We prefer to locate all of the master databases in a single region. When an inverse association is mastered in a different region, TAO must traverse an extra inter-region link to forward the inverse write.
Within a region, there is a two-layer caching hierarchy to help handle the load.
A region has several follower tiers. Each tier contains a number of TAO servers, responsible for all of the shards between them. Follower tiers forward writes & read misses to a single TAO leader tier. This leader tier is responsible for interacting with the MySQL tier that holds the MySQL databases for all of the shards. All interactions with the data tier go through the leader tier. The leader tier asynchronously sends cache management messages to followers to keep them up to date.
Write operations on an association with an inverse may involve two shards, since the forward edge is stored on the shard for id1 and the inverse edge is on the shard for id2. The tier member that receives the query from the client issues an RPC call to the member hosting id2, which will contact the database to create the inverse asso- ciation. Once the inverse write is complete, the caching server issues a write to the database for id1. TAO does not provide atomicity between the two updates. If a failure occurs the forward may exist without an inverse; these hanging associations are scheduled for repair by an asynchronous job.
Replication lag in normally less than one second, and TAO provides read-after-write consistency within a single tier. Writes to MySQL are synchronous so the master database is a consistent source of truth.
This allows us to provide stronger consistency for the small subset of requests that need it. TAO reads may be marked critical, in which case they will be proxied to the master region. We could use critical reads during an authentication process, for example, so that replication lag doesn’t allow use of stale credentials.
TAO deliberately supports a restricted graph API. Facebook has large-scale offline graph processing systems similar in spirit to Google’s Pregel, but these operate on data copied from TAO’s databases and not within TAO itself.
TAO is deployed at scale inside Facebook.
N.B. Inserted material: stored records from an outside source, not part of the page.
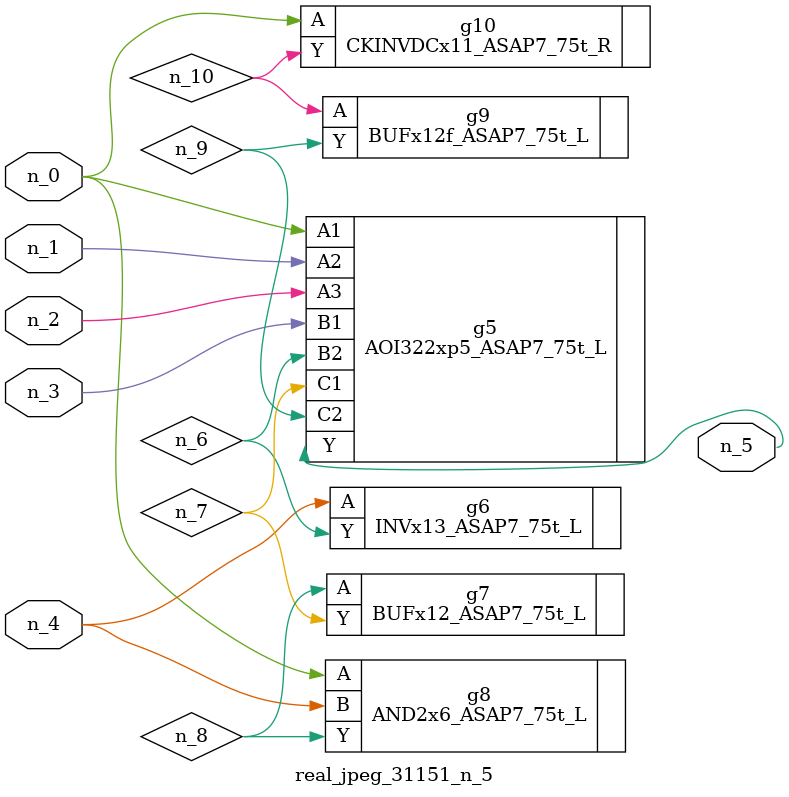
<source format=v>
module real_jpeg_31151_n_5 (n_4, n_0, n_1, n_2, n_3, n_5);

input n_4;
input n_0;
input n_1;
input n_2;
input n_3;

output n_5;

wire n_8;
wire n_6;
wire n_7;
wire n_10;
wire n_9;

AOI322xp5_ASAP7_75t_L g5 ( 
.A1(n_0),
.A2(n_1),
.A3(n_2),
.B1(n_3),
.B2(n_6),
.C1(n_7),
.C2(n_9),
.Y(n_5)
);

AND2x6_ASAP7_75t_L g8 ( 
.A(n_0),
.B(n_4),
.Y(n_8)
);

CKINVDCx11_ASAP7_75t_R g10 ( 
.A(n_0),
.Y(n_10)
);

INVx13_ASAP7_75t_L g6 ( 
.A(n_4),
.Y(n_6)
);

BUFx12_ASAP7_75t_L g7 ( 
.A(n_8),
.Y(n_7)
);

BUFx12f_ASAP7_75t_L g9 ( 
.A(n_10),
.Y(n_9)
);


endmodule
</source>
Its separation of cache and persistent store has allowed those layers to be independently designed, scaled, and operated, and maximizes the reuse of components across our organization. This separation also allows us to choose different tradeoffs for efficiency and consistency at the two layers, and to use an idempotent cache invalidation strategy. TAO’s restricted data and consistency model has proven to be usable for our application developers while allowing an efficient and highly available implementation.